The use of thread-forming screws for attachment of a component to a molded component offers both material and production cost advantages over free running fasteners since a free running fastener requires a metallic insert. By avoiding the need for an insert, the use of thread-forming screws for component attachment provides additional advantages due to cycle time reduction and lower tooling costs.
The mechanism that allows the forming of the threads around the fastener is the local melting and reforming of the female threads around the male thread. Due to creep of the plastic with exposure to temperature, there is intrinsic relaxation of the material, resulting in reduced bolt stretch and consequential loss of clamp load at the joint.
An example of an assembly requiring fasteners is where certain components are attached to the intake manifold of an internal combustion engine. Components commonly associated with the intake manifold include the throttle body, the mass air flow sensor, various ducts and a fuel rail. Some of these components, such as the automotive throttle body have a flange for coupling with a flange located on an inlet side of the intake manifold. It is very common for today's throttle body to be composed of a metal such as aluminum, while it is very common for the modern intake manifold to be injection molded of a polymerized material.

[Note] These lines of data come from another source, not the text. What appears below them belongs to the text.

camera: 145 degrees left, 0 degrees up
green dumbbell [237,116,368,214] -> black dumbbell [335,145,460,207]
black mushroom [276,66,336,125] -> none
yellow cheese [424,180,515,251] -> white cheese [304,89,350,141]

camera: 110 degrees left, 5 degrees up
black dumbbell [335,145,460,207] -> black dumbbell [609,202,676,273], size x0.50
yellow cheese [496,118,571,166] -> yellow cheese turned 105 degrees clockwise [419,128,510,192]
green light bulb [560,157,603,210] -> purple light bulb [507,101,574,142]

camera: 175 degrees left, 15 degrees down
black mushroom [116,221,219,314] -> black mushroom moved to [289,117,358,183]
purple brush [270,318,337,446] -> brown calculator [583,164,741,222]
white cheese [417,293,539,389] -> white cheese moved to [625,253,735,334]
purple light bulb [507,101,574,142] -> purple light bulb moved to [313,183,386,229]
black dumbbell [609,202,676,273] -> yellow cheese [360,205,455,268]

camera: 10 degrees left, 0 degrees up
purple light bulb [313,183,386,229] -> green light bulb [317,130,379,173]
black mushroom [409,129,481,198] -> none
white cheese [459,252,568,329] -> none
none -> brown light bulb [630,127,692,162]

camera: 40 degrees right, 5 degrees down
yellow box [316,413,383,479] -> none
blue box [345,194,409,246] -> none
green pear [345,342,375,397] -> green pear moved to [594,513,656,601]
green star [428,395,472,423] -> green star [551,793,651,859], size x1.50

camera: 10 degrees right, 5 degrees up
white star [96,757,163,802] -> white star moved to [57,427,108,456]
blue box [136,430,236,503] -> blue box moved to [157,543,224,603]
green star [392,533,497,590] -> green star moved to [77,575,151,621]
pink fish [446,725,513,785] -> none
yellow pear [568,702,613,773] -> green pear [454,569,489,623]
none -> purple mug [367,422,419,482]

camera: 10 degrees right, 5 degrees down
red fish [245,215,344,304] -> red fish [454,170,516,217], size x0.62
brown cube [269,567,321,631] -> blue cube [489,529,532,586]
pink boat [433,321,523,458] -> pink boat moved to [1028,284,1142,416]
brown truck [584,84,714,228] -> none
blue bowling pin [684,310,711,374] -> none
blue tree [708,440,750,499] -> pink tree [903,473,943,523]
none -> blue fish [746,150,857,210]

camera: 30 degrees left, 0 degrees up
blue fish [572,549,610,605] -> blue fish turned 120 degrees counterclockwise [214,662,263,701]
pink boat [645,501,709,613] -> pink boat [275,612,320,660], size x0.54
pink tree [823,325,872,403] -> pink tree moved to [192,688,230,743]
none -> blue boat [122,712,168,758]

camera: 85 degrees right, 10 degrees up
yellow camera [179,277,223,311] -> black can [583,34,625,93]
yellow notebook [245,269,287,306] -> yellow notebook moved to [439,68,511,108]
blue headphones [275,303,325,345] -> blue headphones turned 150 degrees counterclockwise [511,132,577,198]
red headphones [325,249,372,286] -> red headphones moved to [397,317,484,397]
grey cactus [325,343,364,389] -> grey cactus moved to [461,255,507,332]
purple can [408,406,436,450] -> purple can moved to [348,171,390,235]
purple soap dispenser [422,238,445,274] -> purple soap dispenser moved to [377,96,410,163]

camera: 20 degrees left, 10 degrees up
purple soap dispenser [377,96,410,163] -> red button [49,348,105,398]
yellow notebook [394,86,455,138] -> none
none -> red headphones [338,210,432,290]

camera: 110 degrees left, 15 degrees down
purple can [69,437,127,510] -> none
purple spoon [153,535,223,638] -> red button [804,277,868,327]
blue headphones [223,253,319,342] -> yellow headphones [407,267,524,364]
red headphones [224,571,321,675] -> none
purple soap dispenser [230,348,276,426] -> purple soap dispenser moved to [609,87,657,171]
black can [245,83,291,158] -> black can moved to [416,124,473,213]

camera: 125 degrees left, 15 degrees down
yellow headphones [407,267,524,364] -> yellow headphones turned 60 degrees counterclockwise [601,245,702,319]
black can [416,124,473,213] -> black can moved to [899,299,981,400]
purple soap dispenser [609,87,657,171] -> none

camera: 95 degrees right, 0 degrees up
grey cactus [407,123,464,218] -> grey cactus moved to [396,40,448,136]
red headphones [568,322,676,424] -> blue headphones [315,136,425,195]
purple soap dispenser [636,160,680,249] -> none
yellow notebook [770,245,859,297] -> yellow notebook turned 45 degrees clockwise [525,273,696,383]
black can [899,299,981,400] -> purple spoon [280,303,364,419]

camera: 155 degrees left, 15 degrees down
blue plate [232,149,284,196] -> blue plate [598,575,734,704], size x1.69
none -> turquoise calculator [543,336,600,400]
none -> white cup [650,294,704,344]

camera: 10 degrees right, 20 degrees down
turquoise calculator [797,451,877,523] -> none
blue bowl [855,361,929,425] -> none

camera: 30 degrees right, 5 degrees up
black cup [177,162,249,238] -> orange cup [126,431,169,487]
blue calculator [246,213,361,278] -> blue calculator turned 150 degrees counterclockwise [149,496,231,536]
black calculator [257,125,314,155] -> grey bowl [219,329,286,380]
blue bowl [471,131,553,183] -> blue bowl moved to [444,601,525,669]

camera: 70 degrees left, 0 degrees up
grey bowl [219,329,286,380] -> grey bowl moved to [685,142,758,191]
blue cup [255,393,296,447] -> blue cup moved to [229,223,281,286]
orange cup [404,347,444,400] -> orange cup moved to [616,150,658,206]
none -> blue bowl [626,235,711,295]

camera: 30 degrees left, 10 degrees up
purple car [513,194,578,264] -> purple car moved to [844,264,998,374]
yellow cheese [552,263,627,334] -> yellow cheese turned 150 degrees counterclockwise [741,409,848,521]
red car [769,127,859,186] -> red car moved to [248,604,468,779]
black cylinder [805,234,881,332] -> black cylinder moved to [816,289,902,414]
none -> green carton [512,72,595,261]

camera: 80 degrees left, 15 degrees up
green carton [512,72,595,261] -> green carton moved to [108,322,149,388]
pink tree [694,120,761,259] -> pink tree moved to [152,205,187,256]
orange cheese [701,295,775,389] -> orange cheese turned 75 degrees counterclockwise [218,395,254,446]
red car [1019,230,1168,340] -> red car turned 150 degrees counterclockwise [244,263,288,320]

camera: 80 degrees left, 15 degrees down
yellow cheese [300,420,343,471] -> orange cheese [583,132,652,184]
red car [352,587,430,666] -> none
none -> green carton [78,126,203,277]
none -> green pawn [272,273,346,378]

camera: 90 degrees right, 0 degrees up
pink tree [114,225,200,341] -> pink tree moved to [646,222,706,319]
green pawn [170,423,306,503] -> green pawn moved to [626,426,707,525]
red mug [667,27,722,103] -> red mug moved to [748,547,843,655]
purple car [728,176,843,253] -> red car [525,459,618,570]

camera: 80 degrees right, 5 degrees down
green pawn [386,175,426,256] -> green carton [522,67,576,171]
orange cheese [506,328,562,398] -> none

Efforts have been made in the past to use thread-forming screws to attach one of these components, such as the throttle body, to the molded intake manifold. The use of thread-forming screws to attach the throttle body to the manifold presents certain challenges as this clamp load is lost, since it utilizes a face seal. In order to mitigate abrasion of the seal due to relative motion between the intake and the throttle body faces, shear pins are often used.
A further challenge is created when two parts are to be connected despite manufacturing tolerances. Typically the fastener-passing bores of the flange being fastened are slightly oversized. As a result, when, for example, a throttle body is attached to an intake manifold, the inside diameters of the throttle body and the intake manifold may be slightly offset because the fastener is loose relative to the oversized fastener-passing bore. As a result, as air travels from the throttle body into intake manifold, the mismatch may lead to eddies being formed and may lead to a whistling sound that is noticeable to the operator of the vehicle. Such a mismatch also slightly negatively impacts the maximum amount of flow to the engine, i.e., slightly hurting peak engine performance.
Thus, while presenting a partial solution to the challenges faced in the use of thread-forming screws, the shear pins must be sized and their tolerances adjusted such that assembly resulting in a proper alignment is always possible. However, this approach limits the effectiveness of the use of shear pins in preventing relative motion. Some designs exist that utilize split pins or crush features on the edge of the pins to allow a tighter fit into the fastener-passing bore. However, this approach raises the concern of how much material can be deformed or moved without causing interference in the joint seating or in the gasket sealing function.
Thus known approaches to attaching a component to a molded part are undesirable and impractical. Accordingly, an improved arrangement for attaching a component to a molded part remains wanting.